Sometimes when you write a story, facts and figures conflict and may or may not be accurate.
I take, for instance, information that was published in the Fort Frances Times on Nov. 5 when the minister of natural resources and forestry revealed that Expera had been offered more than 700,000 cubic metres of fibre by Resolute to operate the kraft mill here in Fort Frances.
It appeared to be a reasonable number until I was presented with information last week that the local kraft mill traditionally had used 940,000 cubic metres of fibre. In addition, the paper machines used a great deal more.
Resolute, in their information to the Times published on Nov. 26, Seth Kursman, vice-president of Corporate Communications, said the efforts to find a new owner for the mill here were significant.
He also indicated the same arrangements were offered to all the prospective buyers.
If the information that Natural Resources and Forestry minister Bill Mauro had (indicating Resolute had offered up to 700,000 cubic metres of fibre to the Fort Frances mill) is accurate, and that same amount of fibre had been offered to all the prospective buyers, it is evident the new owners only would have enough fibre to run three-quarters of the year.
The Atikokan sawmill will require 575,000 cubic metres of fibre to operate. Forestry specialists estimate that almost 50 percent of the fibre that goes to a sawmill is chipped and sent to a pulping mill.
Did Resolute propose to return that 50 percent to Fort Frances so the mill here would operate, or is their purpose to send those 280,000 cubic metres of fibre to Thunder Bay?
The Town of Fort Frances’ forestry expert and the Ministry of Natural Resources both have indicated that more than enough wood exists in the Crossroute Forest to meet the needs of the kraft mill here, the Atikokan saw mill, the Ainsworth plant in Chapple, Manitou Lumber, and the Nickel Lake sawmill.

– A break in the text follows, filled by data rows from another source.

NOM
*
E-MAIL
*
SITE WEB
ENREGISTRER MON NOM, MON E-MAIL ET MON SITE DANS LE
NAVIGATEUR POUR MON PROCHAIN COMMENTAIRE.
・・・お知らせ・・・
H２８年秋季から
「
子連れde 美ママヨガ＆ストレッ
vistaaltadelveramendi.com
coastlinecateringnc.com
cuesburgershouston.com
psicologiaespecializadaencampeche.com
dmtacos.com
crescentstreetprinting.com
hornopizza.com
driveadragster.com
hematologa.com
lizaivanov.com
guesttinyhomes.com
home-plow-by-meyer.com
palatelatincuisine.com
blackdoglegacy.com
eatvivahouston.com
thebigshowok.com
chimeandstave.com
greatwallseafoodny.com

In a fully-integrated forest, the sawmills require pulp mills to reduce the cost for lumber. The pulp mills, in turn, require the chips to reduce their costs. More of the total tree is used, improving harvest and the reforestation of the land.
In fact, the province had encouraged Resolute—through substantial grants—to build the “hog fuel” steam and electrical generator in Fort Frances to maximize the use of the trees from the Crossroute Forest and sustain the future of the Fort Frances operation.
Today, those branches that would have been chipped for the boiler while the smaller parts of the trees would have been chipped and sent to a pulping mill.
Sometimes even when the facts are accurate, they may not tell the whole story. It is important to note that in the first week of January, yet another party had shown an interest in acquiring the Fort Frances mill.
That being the case, maybe it is time for the province, under the leadership of Premier Kathleen Wynne, to put the feet to the fire of Bradley P. Martin, chairman of the board of Resolute Forest Products, Resolute board members Michel P. Desbiens, Jennifer C. Dolan, Richard D. Falconer, Jeffrey A Hearn, and Alain Rheaume, and company president Richard Garneau to determine if Resolute really has been interested in selling the Fort Frances mill.